Supplied material:
——————————

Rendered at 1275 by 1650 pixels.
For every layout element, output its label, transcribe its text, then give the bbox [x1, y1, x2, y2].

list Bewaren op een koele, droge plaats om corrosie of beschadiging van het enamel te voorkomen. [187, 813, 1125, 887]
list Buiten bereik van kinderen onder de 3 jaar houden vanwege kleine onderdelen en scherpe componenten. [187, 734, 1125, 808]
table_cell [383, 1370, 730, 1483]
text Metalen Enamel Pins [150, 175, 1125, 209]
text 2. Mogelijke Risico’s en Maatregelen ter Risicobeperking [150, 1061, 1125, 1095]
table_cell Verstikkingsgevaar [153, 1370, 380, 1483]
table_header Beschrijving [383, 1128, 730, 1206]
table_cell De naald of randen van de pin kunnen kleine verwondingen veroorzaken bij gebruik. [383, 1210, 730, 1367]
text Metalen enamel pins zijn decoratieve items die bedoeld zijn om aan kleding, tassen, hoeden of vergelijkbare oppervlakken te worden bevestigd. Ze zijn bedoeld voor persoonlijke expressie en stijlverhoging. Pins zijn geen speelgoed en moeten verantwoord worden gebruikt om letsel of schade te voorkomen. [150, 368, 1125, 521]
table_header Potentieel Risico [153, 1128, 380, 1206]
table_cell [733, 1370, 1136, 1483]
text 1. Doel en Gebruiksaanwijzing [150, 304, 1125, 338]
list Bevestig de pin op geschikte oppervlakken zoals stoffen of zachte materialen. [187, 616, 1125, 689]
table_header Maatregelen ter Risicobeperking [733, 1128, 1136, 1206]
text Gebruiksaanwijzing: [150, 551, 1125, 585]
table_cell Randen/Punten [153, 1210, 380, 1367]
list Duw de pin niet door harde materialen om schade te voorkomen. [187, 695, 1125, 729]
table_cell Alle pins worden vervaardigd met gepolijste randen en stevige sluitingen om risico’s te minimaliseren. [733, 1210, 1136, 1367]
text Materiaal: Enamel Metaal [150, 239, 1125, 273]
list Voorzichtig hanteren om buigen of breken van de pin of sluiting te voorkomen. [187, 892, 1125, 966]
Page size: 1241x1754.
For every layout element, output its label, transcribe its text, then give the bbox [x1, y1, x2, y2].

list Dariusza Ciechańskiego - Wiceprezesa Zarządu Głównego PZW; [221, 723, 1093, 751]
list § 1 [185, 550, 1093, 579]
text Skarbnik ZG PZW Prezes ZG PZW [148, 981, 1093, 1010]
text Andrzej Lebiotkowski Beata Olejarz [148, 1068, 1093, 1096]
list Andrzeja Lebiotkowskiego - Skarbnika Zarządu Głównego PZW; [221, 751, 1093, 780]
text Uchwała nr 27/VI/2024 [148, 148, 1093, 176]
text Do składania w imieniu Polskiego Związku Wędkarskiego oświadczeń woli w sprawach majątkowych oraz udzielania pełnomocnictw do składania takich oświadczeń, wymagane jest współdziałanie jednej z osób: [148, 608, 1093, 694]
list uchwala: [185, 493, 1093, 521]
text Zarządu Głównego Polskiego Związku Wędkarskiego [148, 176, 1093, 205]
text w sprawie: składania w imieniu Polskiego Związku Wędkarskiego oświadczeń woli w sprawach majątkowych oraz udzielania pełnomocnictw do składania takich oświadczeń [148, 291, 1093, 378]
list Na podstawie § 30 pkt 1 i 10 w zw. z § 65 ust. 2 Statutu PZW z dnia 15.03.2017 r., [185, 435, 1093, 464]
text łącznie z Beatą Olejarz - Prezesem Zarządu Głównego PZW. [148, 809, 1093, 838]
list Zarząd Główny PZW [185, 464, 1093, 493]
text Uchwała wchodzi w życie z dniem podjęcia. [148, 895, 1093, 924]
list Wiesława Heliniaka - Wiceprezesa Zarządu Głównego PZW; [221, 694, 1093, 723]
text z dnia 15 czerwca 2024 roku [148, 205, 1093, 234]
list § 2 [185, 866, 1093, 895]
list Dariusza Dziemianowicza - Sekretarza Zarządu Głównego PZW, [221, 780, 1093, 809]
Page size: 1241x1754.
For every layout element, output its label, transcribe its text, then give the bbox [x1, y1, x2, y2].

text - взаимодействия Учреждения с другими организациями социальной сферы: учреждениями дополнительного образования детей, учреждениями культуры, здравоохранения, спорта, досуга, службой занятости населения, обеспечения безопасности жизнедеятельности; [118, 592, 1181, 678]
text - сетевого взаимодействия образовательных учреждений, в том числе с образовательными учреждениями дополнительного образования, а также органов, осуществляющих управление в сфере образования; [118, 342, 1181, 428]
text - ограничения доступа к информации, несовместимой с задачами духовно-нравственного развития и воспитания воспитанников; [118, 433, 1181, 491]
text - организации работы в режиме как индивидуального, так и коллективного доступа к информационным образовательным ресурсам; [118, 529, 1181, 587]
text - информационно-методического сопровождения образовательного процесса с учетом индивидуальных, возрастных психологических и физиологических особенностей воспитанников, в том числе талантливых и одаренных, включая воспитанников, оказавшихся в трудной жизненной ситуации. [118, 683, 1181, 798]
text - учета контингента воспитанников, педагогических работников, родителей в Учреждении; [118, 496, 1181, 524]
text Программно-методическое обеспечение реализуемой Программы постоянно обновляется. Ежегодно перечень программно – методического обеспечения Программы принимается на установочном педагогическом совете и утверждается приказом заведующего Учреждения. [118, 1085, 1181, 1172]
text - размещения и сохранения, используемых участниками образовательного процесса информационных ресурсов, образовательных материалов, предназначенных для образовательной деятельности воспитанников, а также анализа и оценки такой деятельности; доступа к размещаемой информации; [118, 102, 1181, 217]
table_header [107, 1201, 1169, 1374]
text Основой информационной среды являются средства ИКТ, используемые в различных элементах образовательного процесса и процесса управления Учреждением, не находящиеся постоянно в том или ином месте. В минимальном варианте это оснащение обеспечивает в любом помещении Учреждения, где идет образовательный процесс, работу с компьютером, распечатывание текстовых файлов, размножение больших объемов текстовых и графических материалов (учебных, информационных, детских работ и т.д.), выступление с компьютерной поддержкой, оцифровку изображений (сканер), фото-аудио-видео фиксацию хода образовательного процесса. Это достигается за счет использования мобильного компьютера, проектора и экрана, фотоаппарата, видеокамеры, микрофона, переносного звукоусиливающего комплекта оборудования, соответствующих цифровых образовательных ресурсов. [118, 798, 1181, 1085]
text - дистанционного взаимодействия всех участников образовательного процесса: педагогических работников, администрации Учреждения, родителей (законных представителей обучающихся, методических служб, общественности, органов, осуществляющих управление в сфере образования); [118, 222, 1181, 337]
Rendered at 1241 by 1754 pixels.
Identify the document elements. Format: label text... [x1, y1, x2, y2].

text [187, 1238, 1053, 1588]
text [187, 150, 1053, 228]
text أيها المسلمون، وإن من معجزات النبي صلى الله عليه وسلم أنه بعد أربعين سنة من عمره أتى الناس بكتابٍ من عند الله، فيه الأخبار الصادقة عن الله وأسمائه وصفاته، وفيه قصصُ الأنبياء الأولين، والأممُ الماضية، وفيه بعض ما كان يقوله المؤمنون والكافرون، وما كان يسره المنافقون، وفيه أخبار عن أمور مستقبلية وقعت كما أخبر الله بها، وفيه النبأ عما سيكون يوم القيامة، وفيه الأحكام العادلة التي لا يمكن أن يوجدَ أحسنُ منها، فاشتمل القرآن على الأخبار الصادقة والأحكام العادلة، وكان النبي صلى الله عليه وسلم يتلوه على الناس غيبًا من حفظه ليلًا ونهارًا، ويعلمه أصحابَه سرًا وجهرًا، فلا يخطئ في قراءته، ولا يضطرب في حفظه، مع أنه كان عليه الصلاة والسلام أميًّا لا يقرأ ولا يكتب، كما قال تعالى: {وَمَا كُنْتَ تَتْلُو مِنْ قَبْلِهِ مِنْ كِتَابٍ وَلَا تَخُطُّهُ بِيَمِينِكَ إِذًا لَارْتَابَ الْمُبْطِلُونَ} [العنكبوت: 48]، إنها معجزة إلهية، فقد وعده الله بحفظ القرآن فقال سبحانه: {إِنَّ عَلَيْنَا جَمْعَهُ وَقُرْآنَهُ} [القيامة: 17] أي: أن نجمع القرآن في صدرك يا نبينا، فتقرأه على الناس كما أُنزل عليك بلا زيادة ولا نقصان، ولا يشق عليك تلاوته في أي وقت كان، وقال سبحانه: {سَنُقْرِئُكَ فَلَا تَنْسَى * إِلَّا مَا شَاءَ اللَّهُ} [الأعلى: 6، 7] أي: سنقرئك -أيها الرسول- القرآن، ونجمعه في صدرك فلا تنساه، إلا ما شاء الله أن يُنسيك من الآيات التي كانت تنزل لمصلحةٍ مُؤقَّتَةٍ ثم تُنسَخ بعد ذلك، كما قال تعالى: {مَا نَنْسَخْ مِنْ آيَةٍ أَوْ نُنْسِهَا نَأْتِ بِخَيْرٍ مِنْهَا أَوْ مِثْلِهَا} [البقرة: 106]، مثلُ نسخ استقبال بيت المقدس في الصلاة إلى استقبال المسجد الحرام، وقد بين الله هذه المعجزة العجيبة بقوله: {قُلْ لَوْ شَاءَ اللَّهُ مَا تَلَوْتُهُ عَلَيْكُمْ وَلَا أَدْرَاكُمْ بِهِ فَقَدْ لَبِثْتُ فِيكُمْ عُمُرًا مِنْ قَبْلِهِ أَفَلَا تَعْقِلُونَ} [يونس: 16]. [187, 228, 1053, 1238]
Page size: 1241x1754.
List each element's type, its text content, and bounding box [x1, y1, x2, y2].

——————————

How to complete this task: Whatever else the listing above holds, retype exactly only the lines from the one containing "Identify the document" to the one containing "text [187, 1238, 1053, 1588]", both ends kept.

Written reply:
Identify the document elements. Format: label text... [x1, y1, x2, y2].

text [187, 1238, 1053, 1588]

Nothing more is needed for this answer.